WRITTEN TASK: Your reply should contain every record, restated word for word.

INPUT:

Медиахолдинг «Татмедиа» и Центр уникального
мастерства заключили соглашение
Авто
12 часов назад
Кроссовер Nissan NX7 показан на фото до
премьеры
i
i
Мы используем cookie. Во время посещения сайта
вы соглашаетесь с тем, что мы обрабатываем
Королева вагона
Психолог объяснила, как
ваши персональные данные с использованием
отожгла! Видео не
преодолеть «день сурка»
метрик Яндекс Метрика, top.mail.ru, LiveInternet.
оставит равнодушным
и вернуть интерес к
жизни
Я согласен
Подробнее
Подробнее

SOLUTION TO THIS TASK:
Медиахолдинг «Татмедиа» и Центр уникального
мастерства заключили соглашение
Авто
12 часов назад
Кроссовер Nissan NX7 показан на фото до
премьеры
i
i
Мы используем cookie. Во время посещения сайта
вы соглашаетесь с тем, что мы обрабатываем
Королева вагона
Психолог объяснила, как
ваши персональные данные с использованием
отожгла! Видео не
преодолеть «день сурка»
метрик Яндекс Метрика, top.mail.ru, LiveInternet.
оставит равнодушным
и вернуть интерес к
жизни
Я согласен
Подробнее
Подробнее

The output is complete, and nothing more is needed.